On the Integrability of large N Plane-Wave Matrix Theory
Thomas Klose, Jan Plefka
TL;DR
The paper investigates whether the integrable structure observed at planar, one-loop level in N=4 SYM persists at higher (three) loops within a reduced, large-N plane-wave matrix theory in the SU(2) scalar subsector. Using degenerate perturbation theory and a careful mapping to the SYM dilatation operator, the authors demonstrate three-loop integrability in the planar limit, contingent on a renormalized mass-coupling relation, and show the resulting spectra exhibit parity-degenerate pairs due to a hidden commuting charge. They provide explicit planar dilatation operators and parity-degenerate state constructions, and verify integrability remains robust under certain nonsupersymmetric deformations, though not universally across all bosonic deformations.

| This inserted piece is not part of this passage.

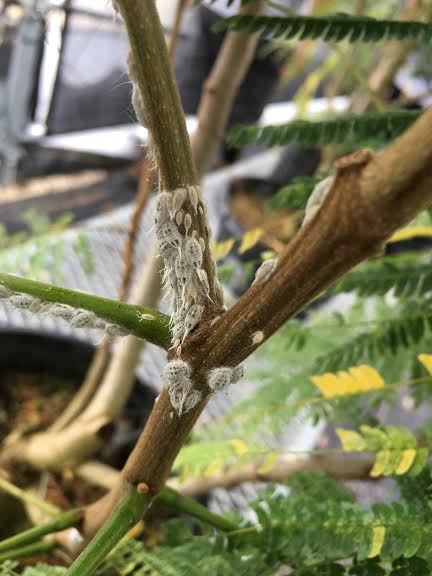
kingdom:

The work thus supports the conjectured three-loop integrability of planar N=4 SYM and clarifies the role of mass renormalization and deformation stability in the corresponding large-N quantum mechanics.
Abstract
We show the three-loop integrability of large N plane-wave matrix theory in a subsector of states comprised of two complex light scalar fields. This is done by diagonalizing the theory's Hamiltonian in perturbation theory and taking the large N limit. At one-loop level the result is known to be equal to the Heisenberg spin-1/2 chain, which is a well-known integrable system. Here, integrability implies the existence of hidden conserved charges and results in a degeneracy of parity pairs in the spectrum. In order to confirm integrability at higher loops, we show that this degeneracy is not lifted and that (corrected) conserved charges exist. Plane-wave matrix theory is intricately connected to N=4 Super Yang-Mills, as it arises as a consistent reduction of the gauge theory on a three-sphere. We find that after appropriately renormalizing the mass parameter of the plane-wave matrix theory the effective Hamiltonian is identical to the dilatation operator of N=4 Super Yang-Mills theory in the considered subsector. Our results therefore represent a strong support for the conjectured three-loop integrability of planar N=4 SYM and are in disagreement with a recent dual string theory finding. Finally, we study the stability of the large N integrability against nonsupersymmetric deformations of the model.